> Records for processing

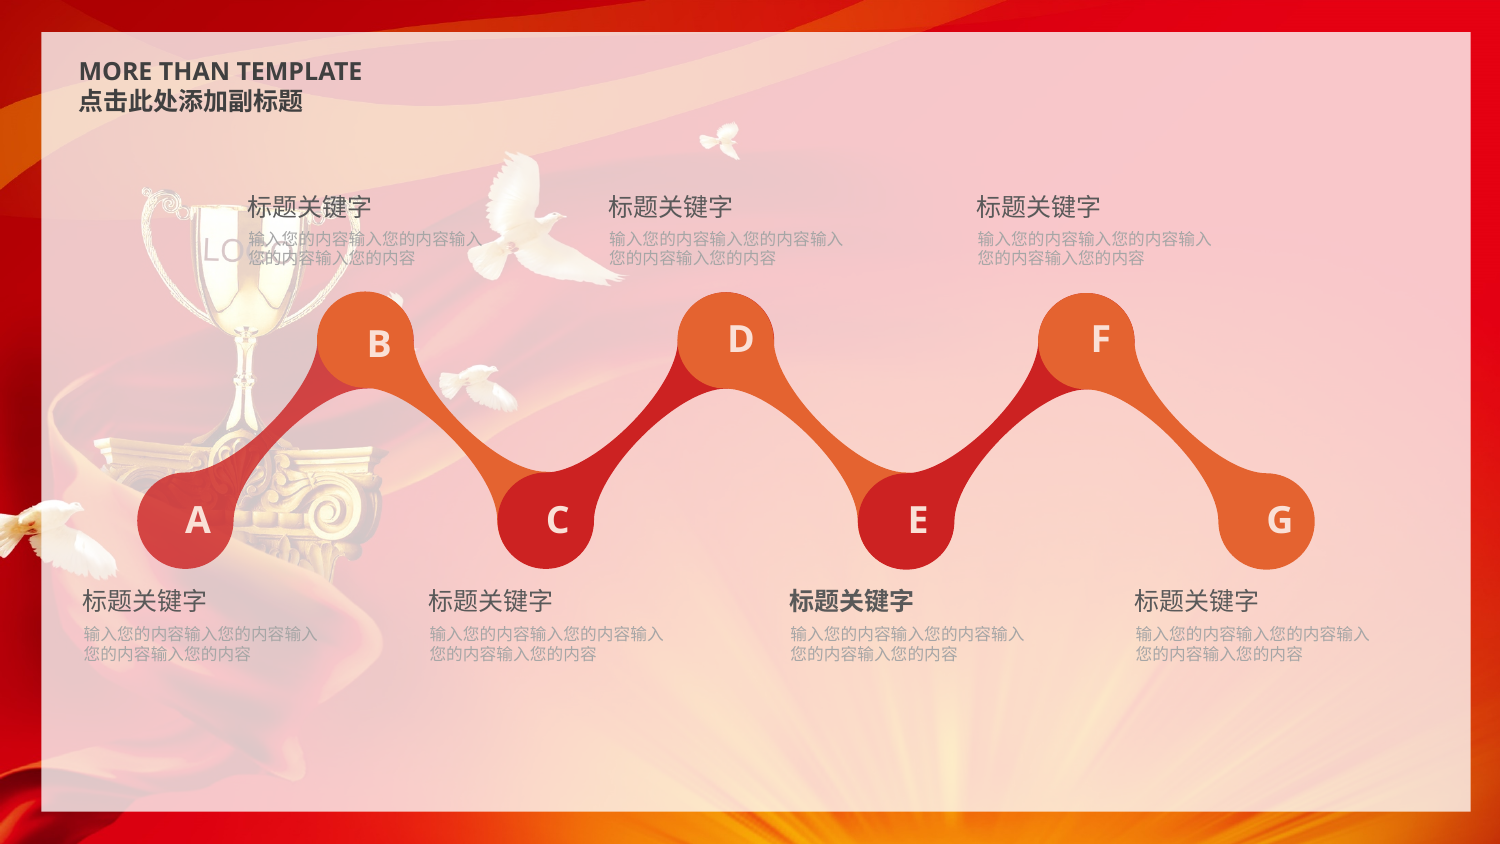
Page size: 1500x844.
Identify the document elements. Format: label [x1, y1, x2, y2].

text_box [857, 292, 1036, 570]
text_box [316, 291, 496, 569]
text_box [607, 185, 846, 270]
text_box [677, 291, 858, 570]
text_box [247, 185, 485, 270]
text_box [136, 291, 314, 570]
text_box [82, 579, 320, 665]
text_box [428, 579, 666, 665]
text_box [1037, 292, 1315, 570]
text_box [976, 185, 1214, 270]
picture [0, 0, 1500, 844]
text_box [497, 291, 676, 570]
text_box [789, 579, 1027, 665]
text_box [1134, 579, 1372, 665]
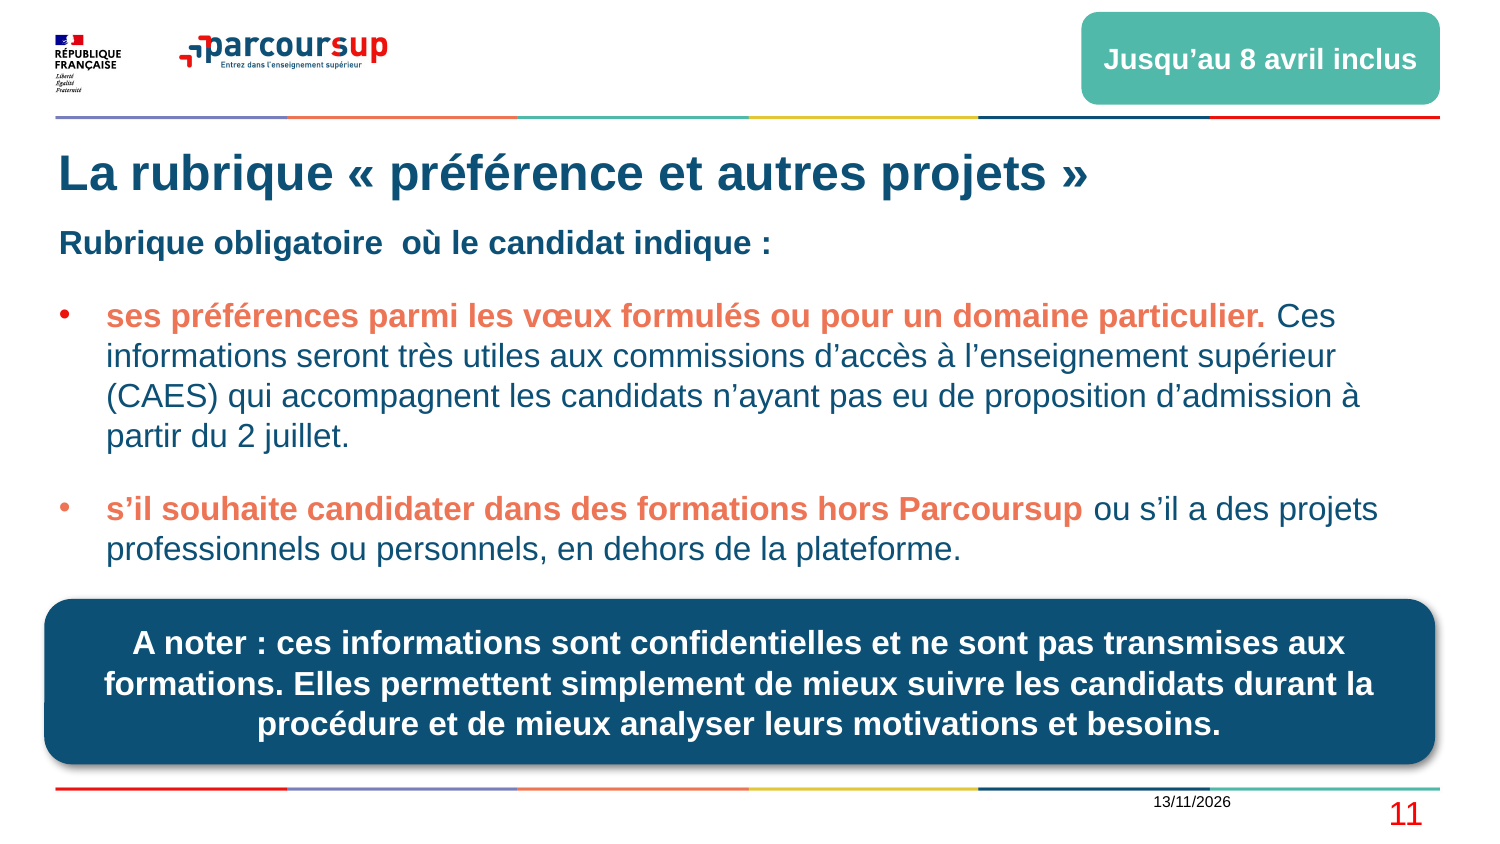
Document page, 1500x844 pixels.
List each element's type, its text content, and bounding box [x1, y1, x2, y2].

> Job item
All records above are to be printed exactly, minus the pictures they contain.

> Response to this task
Page size: 1500x844.
Identify the document elements. Format: label [x1, y1, x2, y2].

text_box [857, 292, 1036, 570]
text_box [316, 291, 496, 569]
text_box [607, 185, 846, 270]
text_box [677, 291, 858, 570]
text_box [247, 185, 485, 270]
text_box [136, 291, 314, 570]
text_box [82, 579, 320, 665]
text_box [428, 579, 666, 665]
text_box [1037, 292, 1315, 570]
text_box [976, 185, 1214, 270]
picture [0, 0, 1500, 844]
text_box [497, 291, 676, 570]
text_box [789, 579, 1027, 665]
text_box [1134, 579, 1372, 665]
Document page, 1500x844 pixels.
List each element's type, its text content, and bounding box [x1, y1, x2, y2].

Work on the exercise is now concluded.